Ultrasound (US) showed mild distention of the right collecting system and upper part of the right ureter and fluid collection around the bladder. The results of Voiding Cystourethrography (VCUG) suggested contrast leak localized paravesically (Figure 1). Computed Tomographic Urography (CTU) showed dilatation of the right collecting system, only partially visible right ureter and contrast leak from its distal end above the bladder (Figure 2a and Figure 2b).

Figure 1: Voiding cystourethrography: contrast leak around the bladder on the right side. View Figure 1

Figure 2: a) Computed tomographic urography; b) Dilatation of the right collecting system, no visible distal part of the right ureter, contrast leak at the end of the right ureter. View Figure 2

Cystoscopy revealed necrotic right bladder wall (Figure 3a and Figure 3b). During laparotomy completely destroyed bladder wall on the right side with perforation (locally coagulated and buried tissues) together with damage of the distal 3-4 cm of the right ureter was found. Healthy appearing ureter was present 4-5 cm above the bladder. Also, anterior wall of the rectum was involved, but without perforation (Figure 4a, Figure 4b and Figure 4c). After removal of damaged tissues the bladder was closed in layers and finally end right ureterocutaneostomy was done.

Figure 3: Cystoscopy: necrotic right bladder wall.

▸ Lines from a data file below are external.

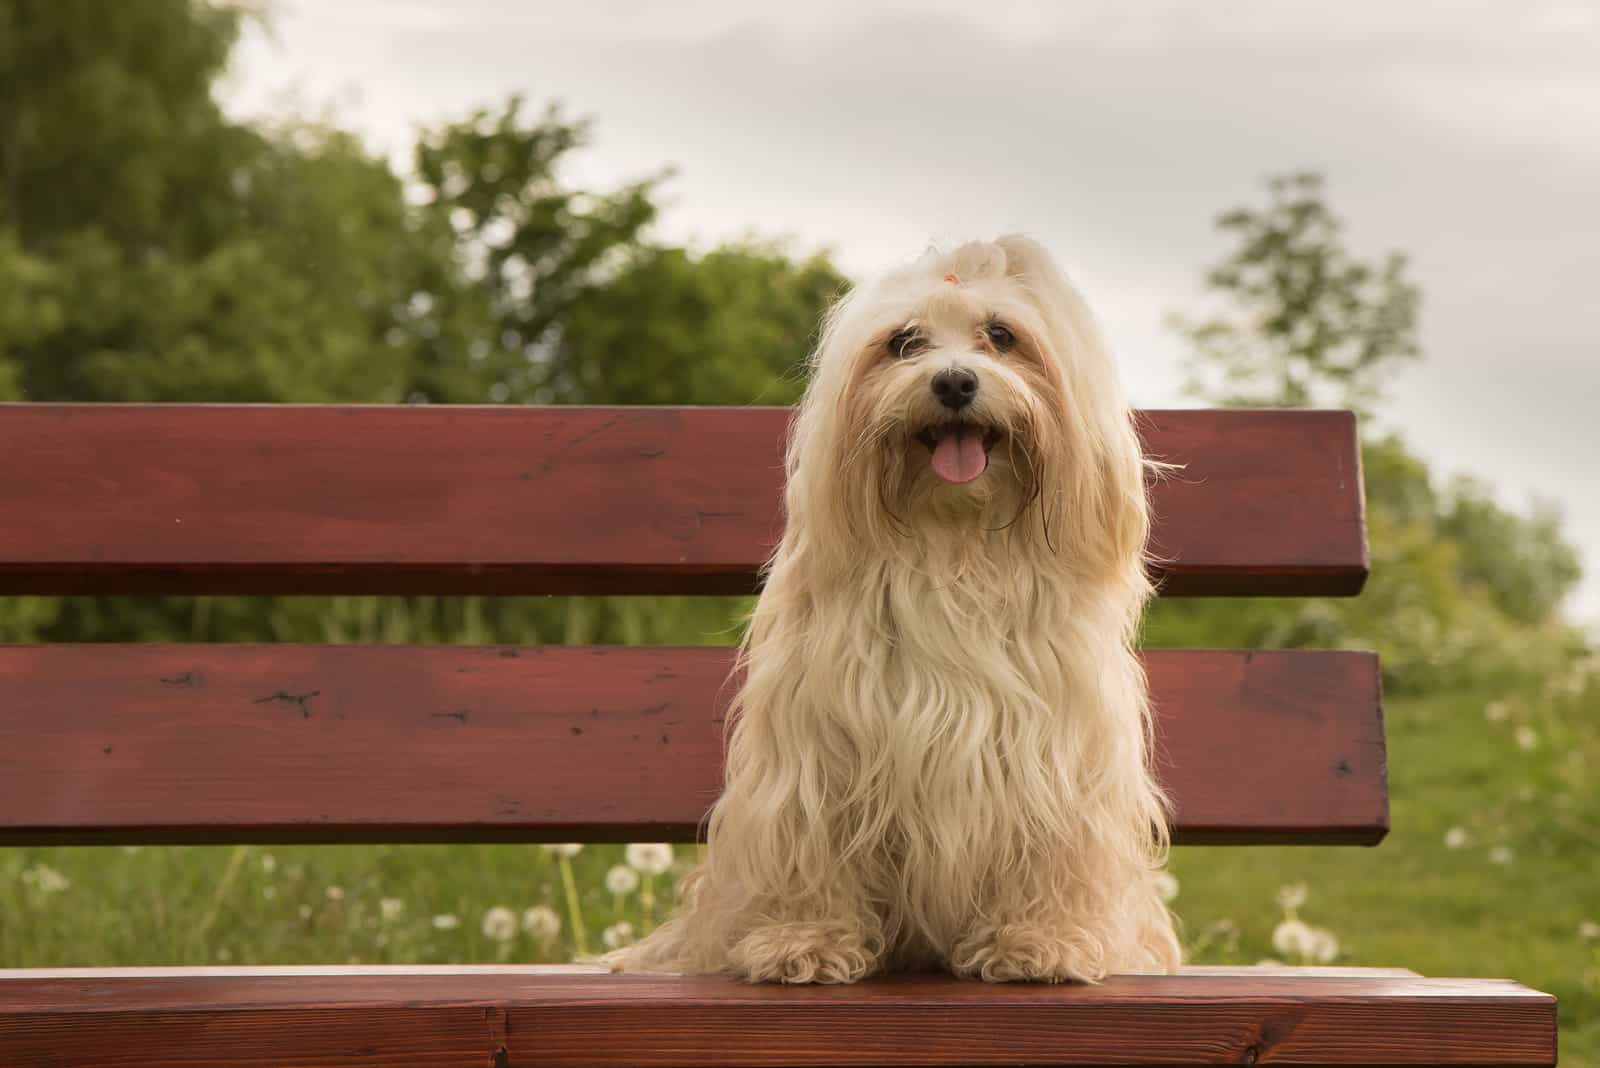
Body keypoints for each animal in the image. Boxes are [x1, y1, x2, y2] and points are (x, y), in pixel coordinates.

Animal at [604, 233, 1184, 984]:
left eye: (1002, 336)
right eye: (904, 343)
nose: (954, 383)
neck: (954, 541)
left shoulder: (1058, 756)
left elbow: (1046, 851)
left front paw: (1038, 941)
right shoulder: (816, 753)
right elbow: (813, 845)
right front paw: (805, 941)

View Figure 3

Figure 4: a) Intraoperative view: destroyed bladder wall on the right side with perforation; b) Intraoperative view: damaged distal part of the right ureter, healthy appearing ureter 4-5 cm above the bladder; c) Intraoperative view: buried anterior wall of the rectum. View Figure 4

Immediate postoperative period was uneventful. Control CTU showed no urinary tract leak. Radionuclide examination showed right renal parenchyma scarring with slightly diminished function (45% ERPF). Recurrent Urinary Tract Infections (UTI) were observed during first two months together with progressing stenosis of cutaneous orifice of end ureterocutaneostomy (Figure 5). This stenosis required reoperation with further excision of distal part of scarred ureter and more proximal localization of stomy (Figure 6).

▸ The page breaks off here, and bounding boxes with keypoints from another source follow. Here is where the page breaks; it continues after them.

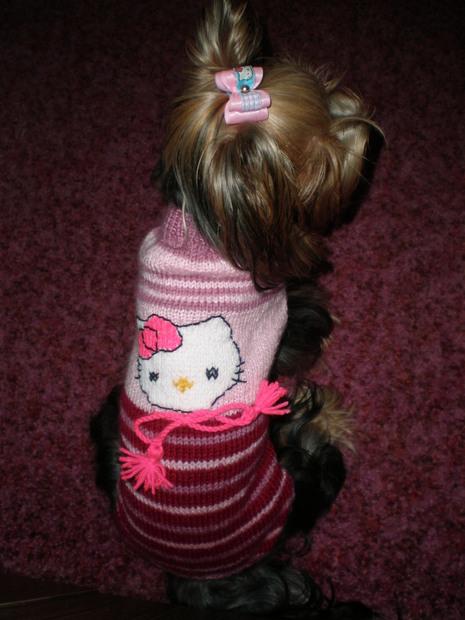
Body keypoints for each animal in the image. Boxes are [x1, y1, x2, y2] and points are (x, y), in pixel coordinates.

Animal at [91, 1, 380, 617]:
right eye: (328, 153)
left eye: (323, 88)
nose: (365, 127)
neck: (201, 227)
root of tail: (204, 576)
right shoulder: (278, 314)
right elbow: (304, 320)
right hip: (293, 481)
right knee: (318, 458)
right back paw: (327, 417)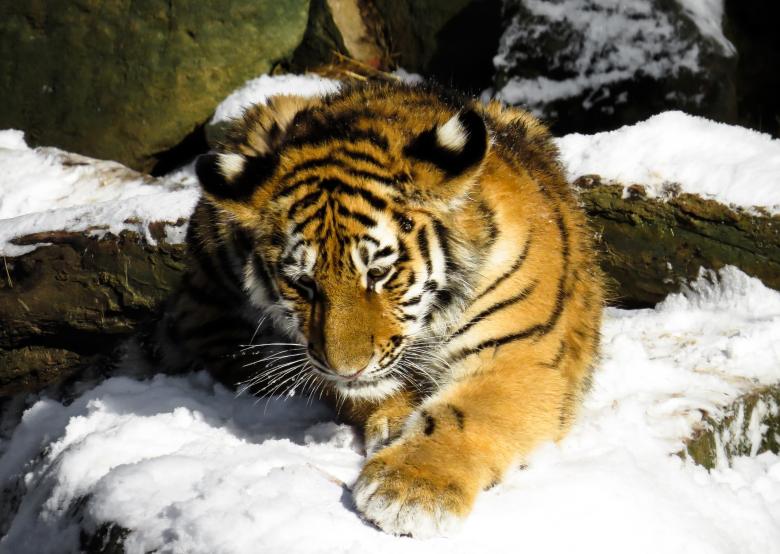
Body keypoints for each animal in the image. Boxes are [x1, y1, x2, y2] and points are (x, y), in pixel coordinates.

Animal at [154, 80, 604, 537]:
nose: (346, 370)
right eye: (303, 283)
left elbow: (467, 415)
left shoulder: (519, 352)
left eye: (379, 273)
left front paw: (410, 490)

Figure 5: Stenosis of cutaneous orifice of the end ureterocutaneostomy. View Figure 5

Figure 6: Intraoperative view: scarred distal part of the ureter. View Figure 6

Good function of the ureterostomy, no dilatation of the right collecting system and no UTIs were noted during almost 4 years observation.

Discussion


Several techniques for endoscopic ureterocele decompression in children have been previously used, including incision with electrocautery, cold knife incision, puncture with a stylet [3,4,8,10]. Regardless the technique used, the only encountered and described complication, was new-onset Vesicoureteral Reflux (VUR) into the punctured system. Reported rates of postoperative VUR ranged from 18 to 27% [1-4,6,8].

The use of holmium: YAG laser to incise ureterocele has been proposed in older children and also in neonates [9-11]. Also, fetoscopic laser surgery to decompress ureterocele prenatally is reported [12-15]. Up to date the largest series of laser treatment of ureterocele using holmium: YAG laser in neonates, including 8 cases, was published in 2015. No intraoperative complications were observed [11].

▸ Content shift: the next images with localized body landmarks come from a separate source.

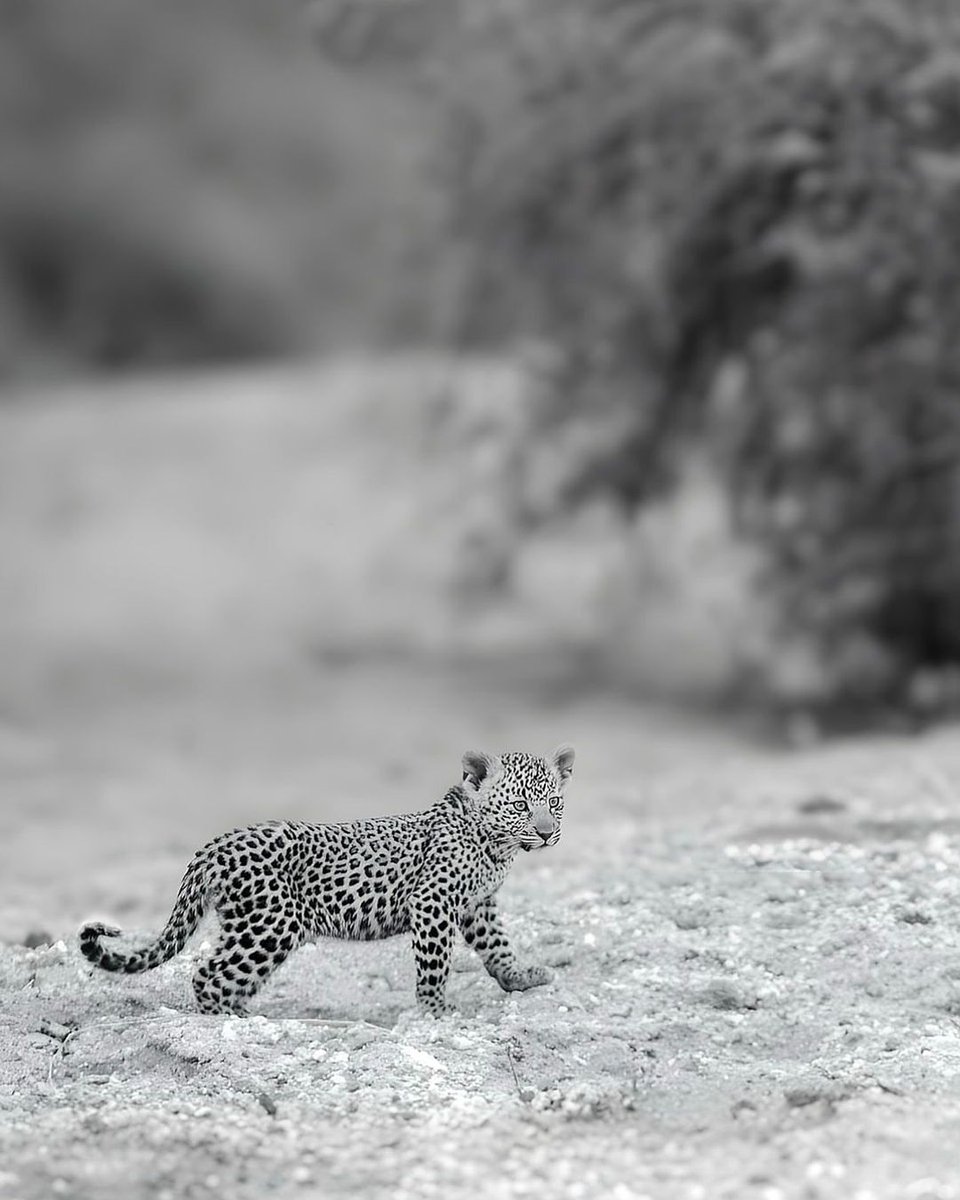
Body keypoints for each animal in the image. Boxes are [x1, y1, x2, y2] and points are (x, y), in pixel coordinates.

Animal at [79, 745, 574, 1017]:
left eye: (553, 802)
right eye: (519, 806)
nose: (547, 833)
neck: (496, 846)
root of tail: (215, 845)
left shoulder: (476, 905)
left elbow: (497, 945)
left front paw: (520, 978)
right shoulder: (433, 902)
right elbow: (435, 964)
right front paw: (436, 1011)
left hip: (252, 927)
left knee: (221, 972)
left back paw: (243, 1012)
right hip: (269, 926)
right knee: (208, 974)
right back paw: (235, 1022)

All authors who presented the results of laser ureterocele treatment in children underline the advantages of laser procedures. They conclude that holmium: YAG laser puncture or incision is a safe, efficacious option and even should be considered as the initial treatment in most patients. The main described advantage is that the use of laser allows for more precise, controlled and accurate incision of ureterocele with the very short penetration of the holmium laser. Also, additional, but theoretical benefit is that laser fibres do not have the local thermal effect, as compared with standard electrocautery.

To our knowledge our report is perhaps the first to present the serious side effect of laser therapy. According to our observation it can be clearly stressed that one have to be very careful using new techniques for endoscopic treatment and have to take into consideration that possible complications may overweight the advantages.